The answer is simply that since 1/2 is in the ring of germs $$\mathcal{E}_2$$ (it's a constant function), if $$2x^2\in I$$ then it follows that $$(1/2)2x^2\in I$$ (definition of ideal: $$h\in I, k\in R \Rightarrow kh\in I$$). Similarly, $$y^2 = (1/3)(3y^2)$$.
On the other hand, one cannot simplify say $$\left<x+3y^2,\,xy^3\right>$$ - it is not equal to $$\left<x+y^2,\,xy^3\right>$$.
##### How do we choose a basis for $$\mathcal{E}_2/Jf$$ when Jf is not generated by monomials?
For example, if $$Jf = \left<x^2+y^2,\,xy\right>$$ then the monomials in the ideal are $$x^3,\, xy,\, y^3$$ (I hope you agree).
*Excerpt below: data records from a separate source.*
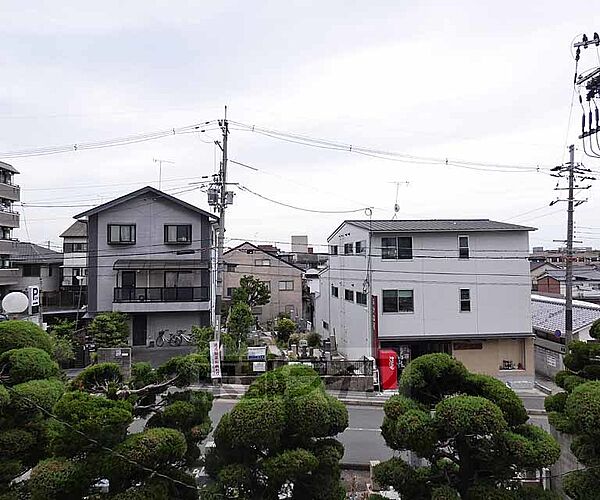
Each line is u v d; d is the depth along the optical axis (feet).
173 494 19.81
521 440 18.66
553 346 70.08
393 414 20.47
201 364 22.65
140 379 22.68
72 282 102.47
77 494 17.72
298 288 123.03
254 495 19.76
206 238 86.38
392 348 70.13
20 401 19.34
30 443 19.61
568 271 58.13
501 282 70.49
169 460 18.90
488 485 19.27
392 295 69.62
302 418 19.48
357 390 60.85
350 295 81.15
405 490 20.44
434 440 18.85
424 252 70.03
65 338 62.69
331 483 20.03
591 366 23.79
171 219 85.61
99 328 68.39
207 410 22.17
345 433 44.55
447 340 69.82
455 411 18.43
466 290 70.23
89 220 84.23
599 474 20.62
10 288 95.25
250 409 19.30
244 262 121.70
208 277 85.66
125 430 19.02
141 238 84.89
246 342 74.95
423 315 69.56
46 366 21.45
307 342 84.89
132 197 83.87
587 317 67.82
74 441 17.62
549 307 83.30
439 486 19.75
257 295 95.25
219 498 19.40
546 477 24.32
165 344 83.87
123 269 82.94
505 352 70.90
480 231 70.18
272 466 18.63
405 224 75.82
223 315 89.66
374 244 69.77
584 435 21.48
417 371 21.48
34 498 17.19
The monomials not in $$Jf$$ are therefore $$1,\,x,\, y,\,x^2,\,y^2$$.. However, the sum of the last two is in $$Jf$$, so they are not both needed - but you must include one of them, so one basis for $$\mathfrak{m}/Jf$$ is $$\{x,\,y,\,x^2\}$$. Or instead of $$x^2$$ we could use $$y^2$$, or $$x^2-y^2$$, or any other linear combination of the two except (multiples of) $$x^2+y^2$$.